**Problem description**
Reproduce the text of all the records below verbatim, line for line, and leave the pictures out.

**Material shown**
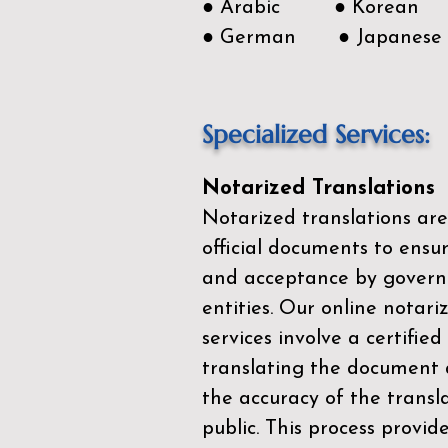
● Arabic ● Korean
● German ● Japanese
Specialized Services:
Notarized Translations
Notarized translations are
official documents to ensur
and acceptance by govern
entities. Our
online notari
services
involve a certified
translating the document 
the accuracy of the transl
public. This process provid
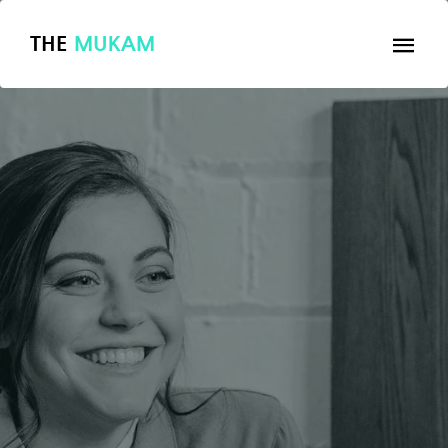
THE
MUKAM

**Result of this task**
● Arabic ● Korean
● German ● Japanese
Specialized Services:
Notarized Translations
Notarized translations are
official documents to ensur
and acceptance by govern
entities. Our
online notari
services
involve a certified
translating the document 
the accuracy of the transl
public. This process provid
THE
MUKAM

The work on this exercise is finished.